Dirty Picture: A free-wheeling, frank account of the rise and fall of the underground comic scene. Doherty, a senior editor at Reason magazine and author of This Is Burning Man, serves up a tale of underground comix, “the ‘x’ to mark them as distinct from the mainstream comics to which they were in opposition.” Perhaps the best known of their creators is cartoonist R. Crumb, who, despite what today are considered “problematic” depictions of gender and race, has evolved into an artist taken seriously enough to exhibit at major museums. Doherty’s pioneering players share the idea that just as music and film were breaking free of conventions in the countercultural era of the 1960s, so comix, “born of smartass rebel kids,” could become revolutionary vehicles for the mores and attitudes of the day. A major difference was that music and film had big corporations behind them, while comix were largely homegrown, underfunded affairs. Crumb, through the pages of Zap! and other seat-of-the-pants magazines, became internationally famous. So did Art Spiegelman, who early on “realized he could not make himself draw something he wasn’t intellectually or emotionally drawn to for the rest of his life” and who began to imagine a Holocaust-era tale of cats and mice half a century ago, well beforeMaus brought him to mainstream attention. Doherty pokes into every corner of the scene, recounting how the always entrepreneurial Stan Lee tried to co-opt it with a Marvel sort-of-comix book and noting that where only a few male artists are remembered today, plenty of women such as Trina Robbins made great art and deserve more attention. While the author closes with a grim recitation of artists and publishers who fell victim to drugs, alcohol, or the various ailments of old age, he observes that comix exert cultural influence today. Lively, well researched, and full of telling anecdotes; just the thing for comix aficionados and collectors by Brian Doherty

Rob Salkowitz reviews DIRTY PICTURES by Brian Doherty in ICv2

Rob Salkowitz, author of Comic-Con and the Business of Pop Culture, reviewed the book in ICv2, the #1 source of news and information for the buyers, gatekeepers, and tastemakers on the front lines of the geek culture business, writing in the review titled “Dirty Pictures Sheds Light on a Corner of the Comics Business that Still Hasn’t Received Its Due:”

…On the comics side, he knows his stuff, and when he doesn’t, he knows who to ask. A lot of his information comes from firsthand interviews with participants in the movement, and he has clearly cross-checked some of the shaggier shaggy dog stories rather than just repeat them for posterity…

…Dirty Pictures is at its best when it connects the dots of the personal and professional relationships, as well as the connections between underground comix and its seemingly very distant cousin, the mainstream comics industry…

…Doherty’s focus on characters and personalities brings the historical details to life. It also illuminates the relative socio-economic diversity of a movement that gets all lumped together, but actually comes from a number of different places: see the book’s hilariously long subtitle for a clue…

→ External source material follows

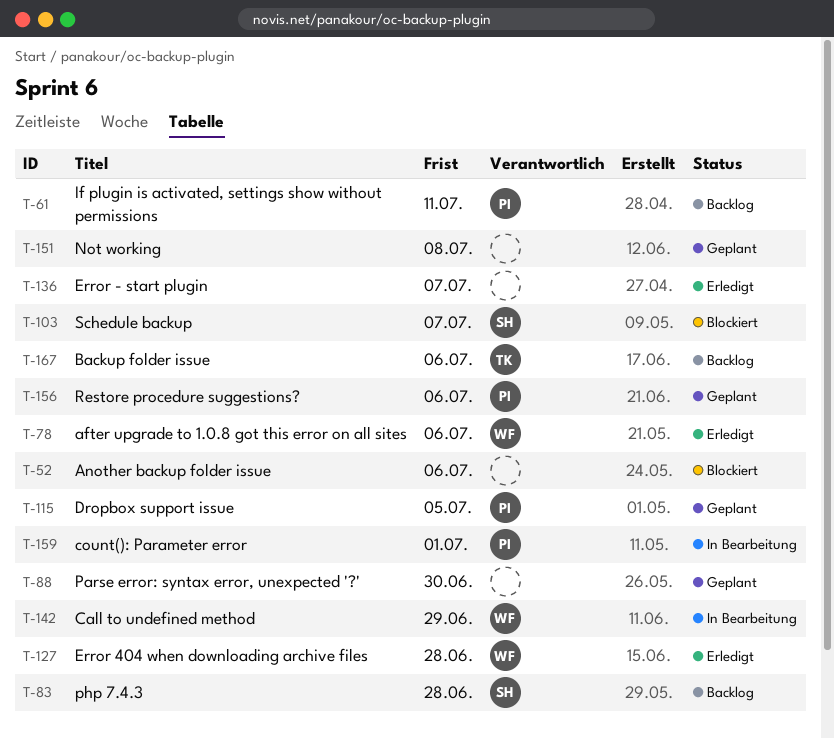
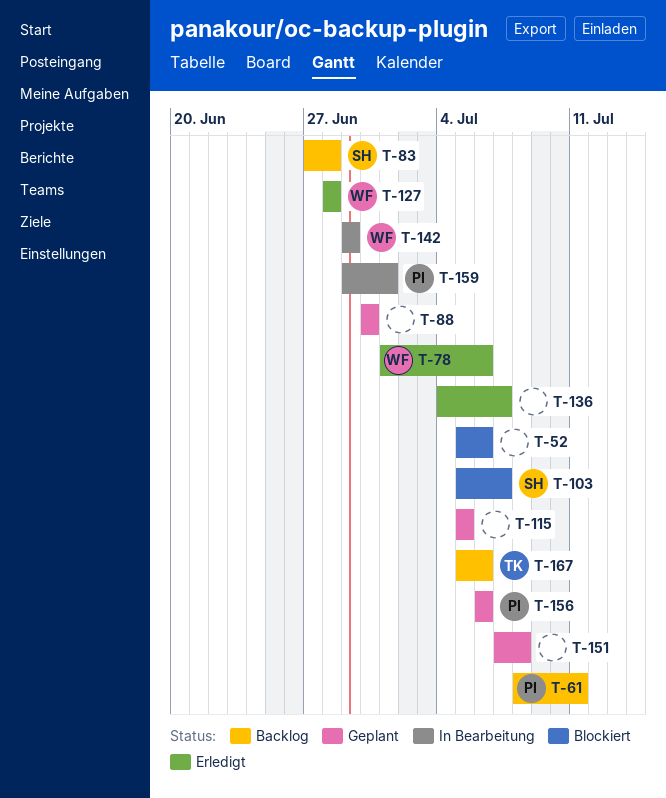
T-115, owner: PI -> none

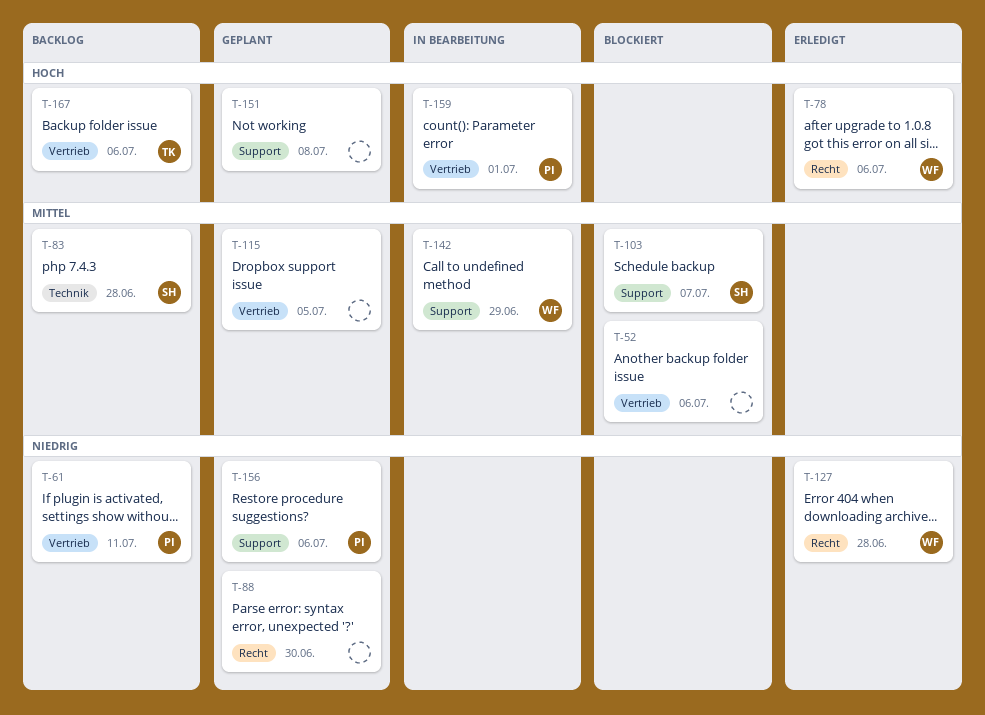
T-136: present -> none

…Doherty covers the pivotal role played by publishers, distributors and retailers, using the same thorough journalistic, multi-faceted approach…

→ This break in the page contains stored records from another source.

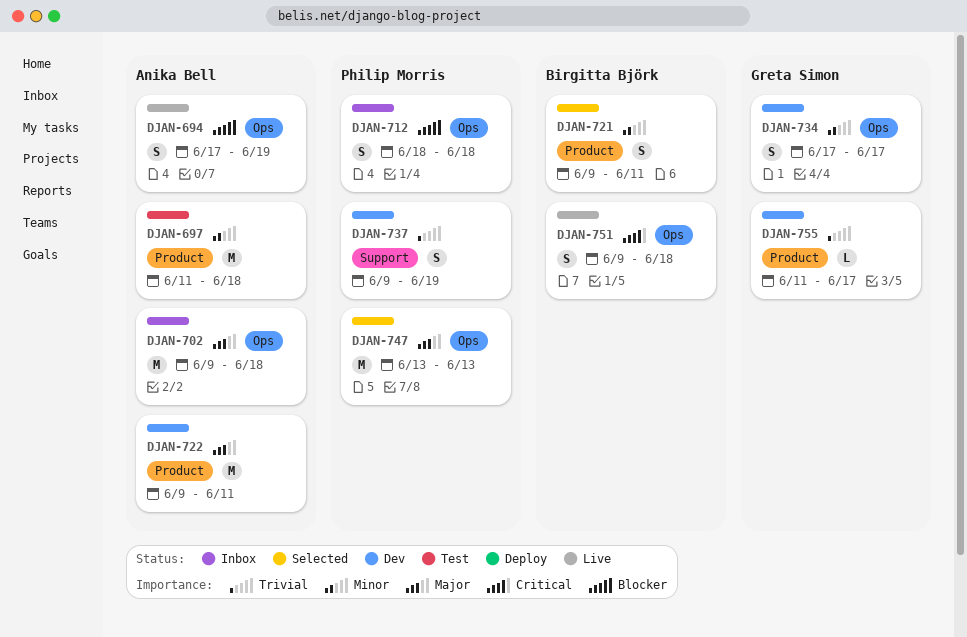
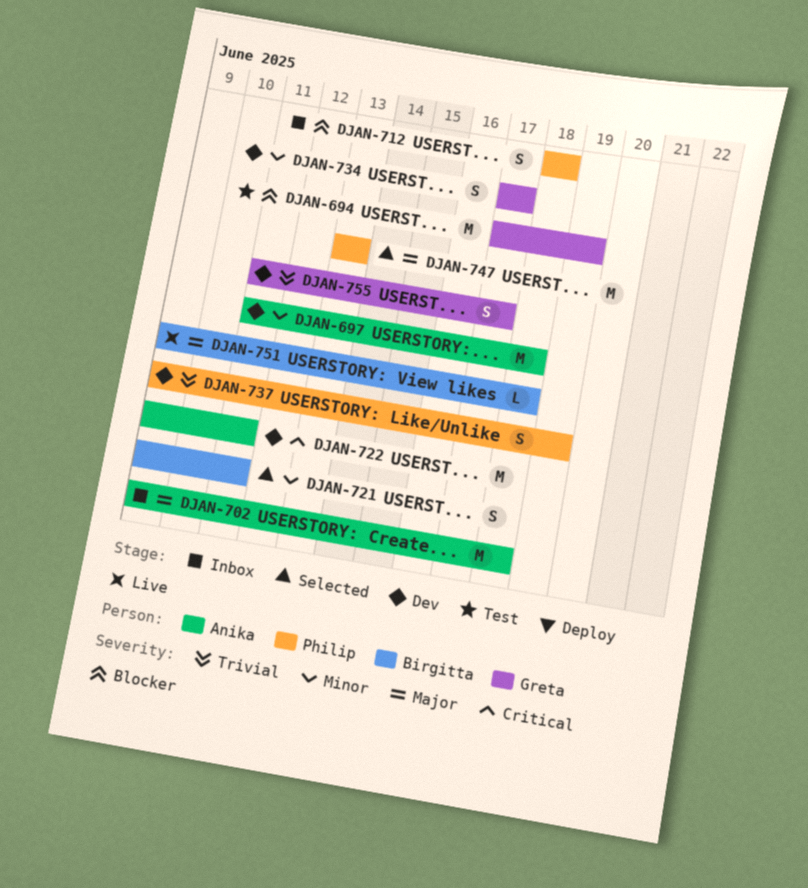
DJAN-694, status: Live -> Test
DJAN-694, owner: Anika Bell -> Greta Simon
DJAN-694, estimate: S -> M
DJAN-697, status: Test -> Dev
DJAN-722, priority: Major -> Critical
DJAN-751, priority: Critical -> Major
DJAN-751, estimate: S -> L
DJAN-755, estimate: L -> S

…In a valedictory chapter, Doherty touches on the “contested legacy” of the undergrounds, which used shocking imagery to shatter so many boundaries half a century ago, but appear coarse and offensive through the lens of 21st century cultural values and sensitivities…

…If this topic interests you at all, Dirty Pictures is likely to be the most complete and authoritative account we’re going to get, and is well worth a read…

Dirty Pictures: How an Underground Network of Nerds, Feminists, Misfits, Geniuses, Bikers, Potheads, Printers, Intellectuals, and Art School Rebels Revolutionized Art and Invented Comix is published by Abrams Press.

Brian Doherty is a senior editor at Reason magazine and is the author of This is Burning Man: The Rise of a New American Underground (Little, Brown, 2004). His reporting, essays, and reviews have appeared in the New York Times, the Wall Street Journal, the Washington Post, Mother Jones, and Fantagraphics’s The Best American Comics Criticism, among others. He has also served as a judge for the comics industry’s Eisner Awards.